41st Geary Lecture

Media Release for the ESRI's 41st Geary Lecture - "Social Mobility is no measure of Equality of Opportunity", by the Economic and Social Research Institute, Dublin.

ESRI Media Release - 41st Geary Lecture - Social Mobility is no measure of Equality of Opportunity



"Social mobility cannot effectively measure equality of opportunity", according to Professor Richard Breen of Yale University, who will give the Forty First Geary Lecture at the ESRI on Thursday 11 March. Equality of opportunity is a principle that commands almost universal popular support and which many governments seek to promote. Social mobility - the degree to which people and families move between positions of social and economic advantage and disadvantage - is sometimes proposed as a way of assessing the extent of equality of opportunity. Professor Breen will argue that, once we pay close attention to how social mobility is defined and measured and how equality of opportunity is conceptualized, we find that there is, in fact, no straightforward relationship between them. And so, despite claims to the contrary made by politicians and sometimes by social scientists, social mobility cannot be used as a measure of equality of opportunity.
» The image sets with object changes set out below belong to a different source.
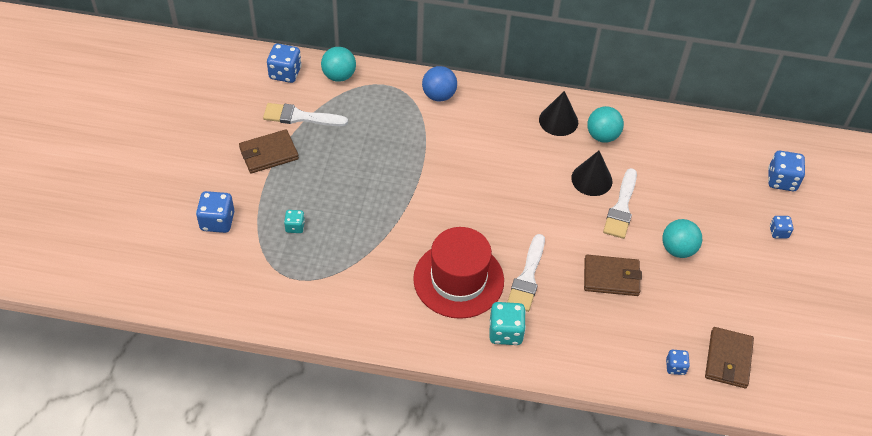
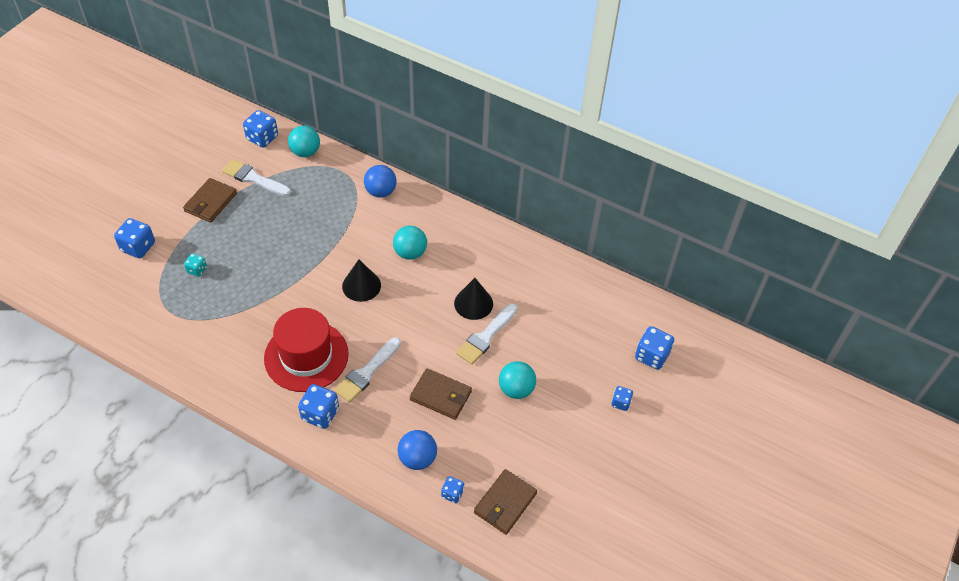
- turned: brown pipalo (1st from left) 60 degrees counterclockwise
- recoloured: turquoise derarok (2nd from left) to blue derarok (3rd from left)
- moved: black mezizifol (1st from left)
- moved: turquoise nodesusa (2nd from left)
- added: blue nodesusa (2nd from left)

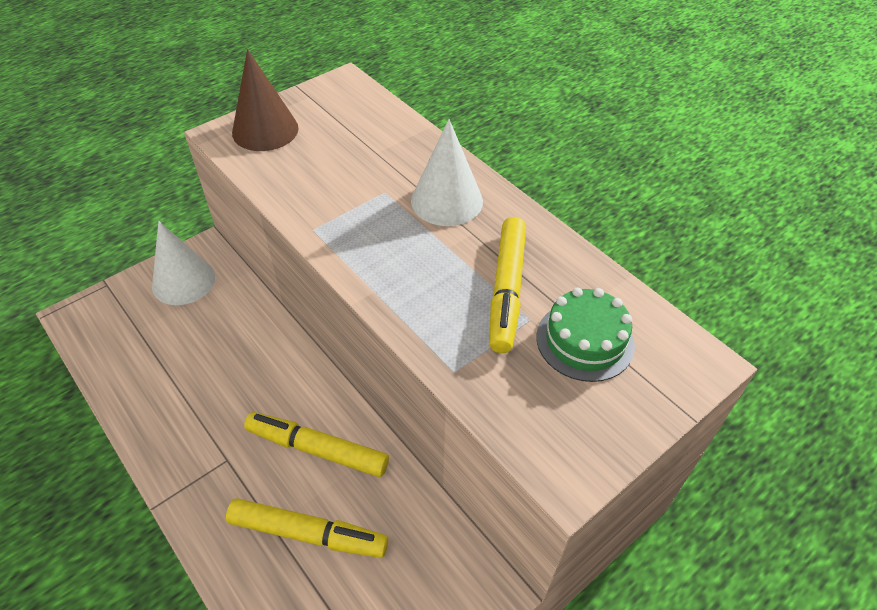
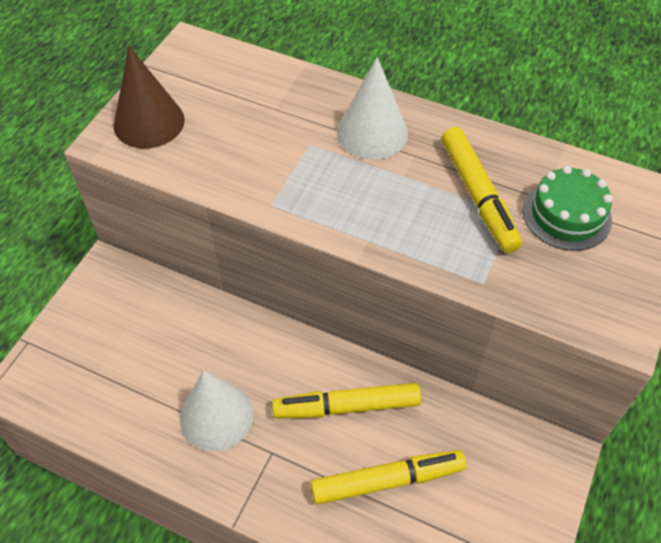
- moved: white mezizifol (1st from left)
Richard Breen, who was on the research staff of the ESRI from 1980 to 1991, is now Professor of Sociology at Yale University. He is an internationally renowned researcher in the field of social stratification and inequality. His recent publications include Social Mobility in Europe (Oxford University Press 2004) and Non-Persistent Inequality in Educational Attainment: Evidence from Eight European Countries, co-authored with Ruud Luijkx, Walter Müller and Reinhard Pollak, which appeared in American Journal of Sociology, March 2009.